The most traditional and least surprising aspect is the relationship between the Hackman and Hoffman characters. Apparently their big scene were they argue the ethics of a clean trial in a bathroom was not in the original script and was written and filmed later, isolated from much of principal photography. It's a great little scene, well acted, but it feels tacked on. It doesn't further the story and tells us things about the characters we already know, that Hackman is a son-of-a-bitch and that Hoffman would lose if something fishy wasn't going on. But the film would be less powerful without it and the viewer would undoubtedly be saying at the end, 'You mean you had those two and they didn't have a scene together?'.
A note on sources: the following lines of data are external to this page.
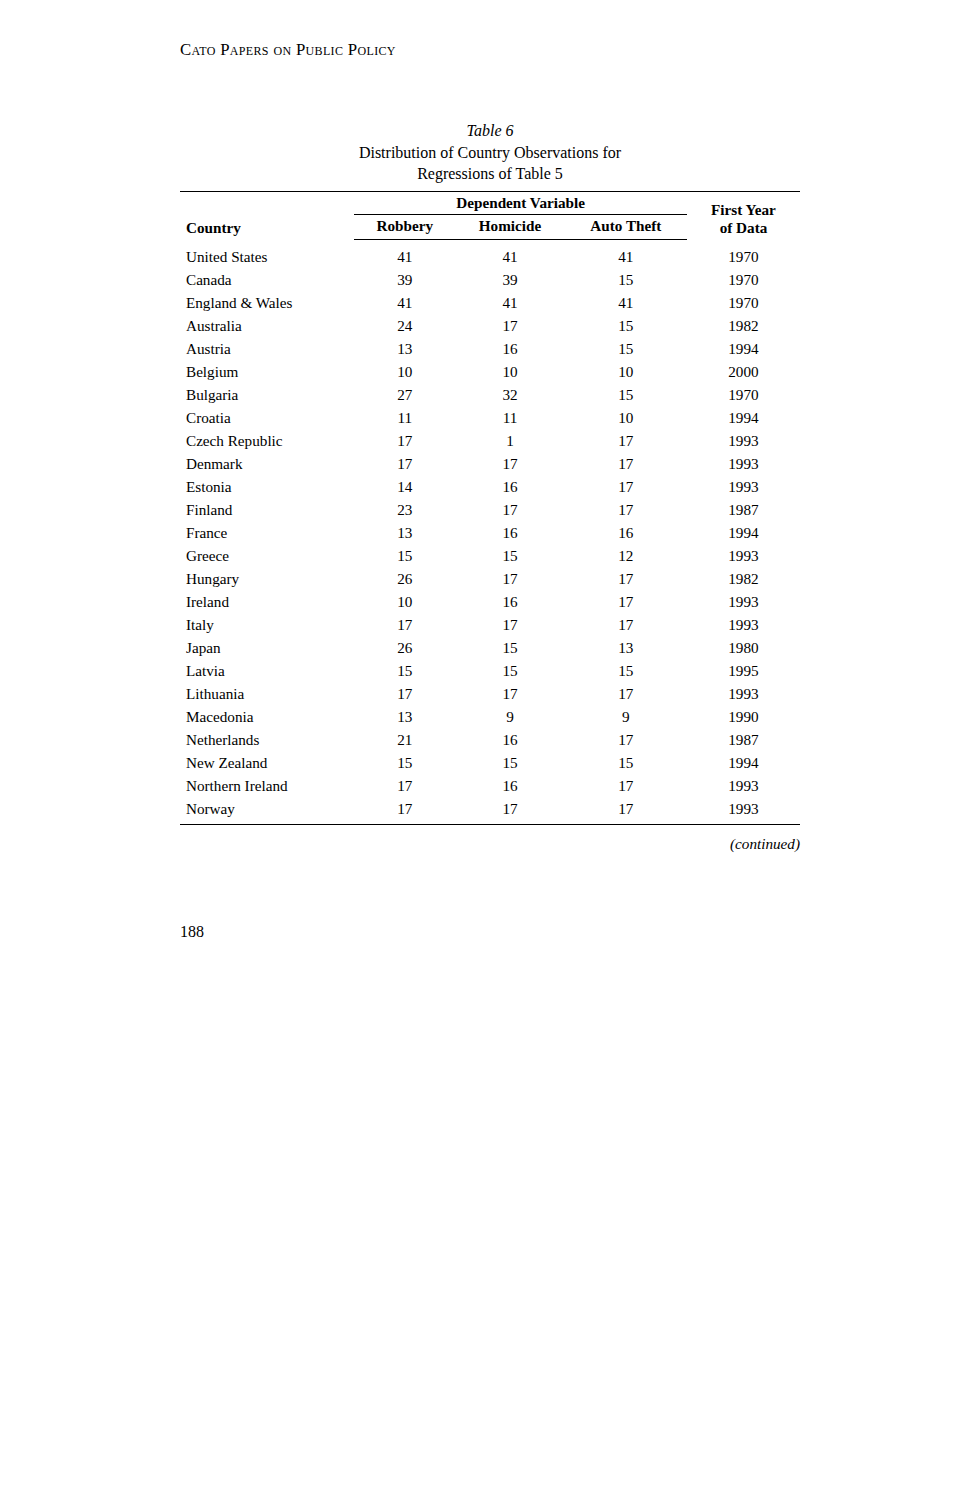Cato Papers on Public Policy
Table 6 Distribution of Country Observations for Regressions of Table 5
| Country | Dependent Variable | First Year of Data |
| --- | --- | --- |
| Robbery | Homicide | Auto Theft |
| United States | 41 | 41 | 41 | 1970 |
| Canada | 39 | 39 | 15 | 1970 |
| England & Wales | 41 | 41 | 41 | 1970 |
| Australia | 24 | 17 | 15 | 1982 |
| Austria | 13 | 16 | 15 | 1994 |
| Belgium | 10 | 10 | 10 | 2000 |
| Bulgaria | 27 | 32 | 15 | 1970 |
| Croatia | 11 | 11 | 10 | 1994 |
| Czech Republic | 17 | 1 | 17 | 1993 |
| Denmark | 17 | 17 | 17 | 1993 |
| Estonia | 14 | 16 | 17 | 1993 |
| Finland | 23 | 17 | 17 | 1987 |
| France | 13 | 16 | 16 | 1994 |
| Greece | 15 | 15 | 12 | 1993 |
| Hungary | 26 | 17 | 17 | 1982 |
| Ireland | 10 | 16 | 17 | 1993 |
| Italy | 17 | 17 | 17 | 1993 |
| Japan | 26 | 15 | 13 | 1980 |
| Latvia | 15 | 15 | 15 | 1995 |
| Lithuania | 17 | 17 | 17 | 1993 |
| Macedonia | 13 | 9 | 9 | 1990 |
| Netherlands | 21 | 16 | 17 | 1987 |
| New Zealand | 15 | 15 | 15 | 1994 |
| Northern Ireland | 17 | 16 | 17 | 1993 |
| Norway | 17 | 17 | 17 | 1993 |
(continued)
188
What makes the film different is that the story isn't about the outcome of the trial in the traditional sense (can the 'good' lawyer provide enough evidence to beat the 'bad' lawyer) but who can manipulate the jury from within and without the reach the most positive outcome for them. The main thrust of the story is told outside the courtroom, in streets, hotel rooms, restaurants and bathrooms. During the trial scenes, at what would usually be important moments like the closing statements, the editor deliberately cuts away to something happening outside. Unlike the majority of studio releases it assumes that viewers have seen movies in this genre before, understands the conventions and gleefully plays about with them, granting the viewer some intelligence, which makes for a refreshing change.